[Stored entries]
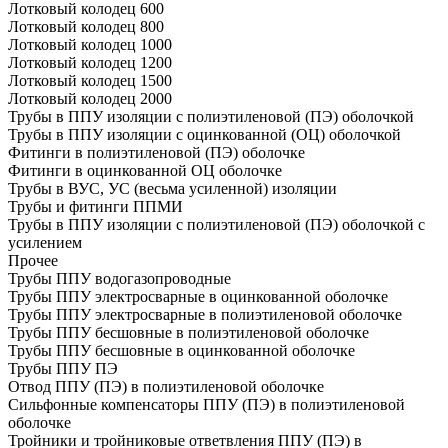
Лотковый колодец 600
Лотковый колодец 800
Лотковый колодец 1000
Лотковый колодец 1200
Лотковый колодец 1500
Лотковый колодец 2000
Трубы в ППУ изоляции с полиэтиленовой (ПЭ) оболочкой
Трубы в ППУ изоляции с оцинкованной (ОЦ) оболочкой
Фитинги в полиэтиленовой (ПЭ) оболочке
Фитинги в оцинкованной ОЦ оболочке
Трубы в ВУС, УС (весьма усиленной) изоляции
Трубы и фитинги ППМИ
Трубы в ППУ изоляции с полиэтиленовой (ПЭ) оболочкой с
усилением
Прочее
Трубы ППУ водогазопроводные
Трубы ППУ электросварные в оцинкованной оболочке
Трубы ППУ электросварные в полиэтиленовой оболочке
Трубы ППУ бесшовные в полиэтиленовой оболочке
Трубы ППУ бесшовные в оцинкованной оболочке
Трубы ППУ ПЭ
Отвод ППУ (ПЭ) в полиэтиленовой оболочке
Сильфонные компенсаторы ППУ (ПЭ) в полиэтиленовой
оболочке
Тройники и тройниковые ответвления ППУ (ПЭ) в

◆ **WORK ORDER**:
Line by line, write out the records above exactly, skipping the pictures.

◆ **WRITTEN REPLY**:
Лотковый колодец 600
Лотковый колодец 800
Лотковый колодец 1000
Лотковый колодец 1200
Лотковый колодец 1500
Лотковый колодец 2000
Трубы в ППУ изоляции с полиэтиленовой (ПЭ) оболочкой
Трубы в ППУ изоляции с оцинкованной (ОЦ) оболочкой
Фитинги в полиэтиленовой (ПЭ) оболочке
Фитинги в оцинкованной ОЦ оболочке
Трубы в ВУС, УС (весьма усиленной) изоляции
Трубы и фитинги ППМИ
Трубы в ППУ изоляции с полиэтиленовой (ПЭ) оболочкой с
усилением
Прочее
Трубы ППУ водогазопроводные
Трубы ППУ электросварные в оцинкованной оболочке
Трубы ППУ электросварные в полиэтиленовой оболочке
Трубы ППУ бесшовные в полиэтиленовой оболочке
Трубы ППУ бесшовные в оцинкованной оболочке
Трубы ППУ ПЭ
Отвод ППУ (ПЭ) в полиэтиленовой оболочке
Сильфонные компенсаторы ППУ (ПЭ) в полиэтиленовой
оболочке
Тройники и тройниковые ответвления ППУ (ПЭ) в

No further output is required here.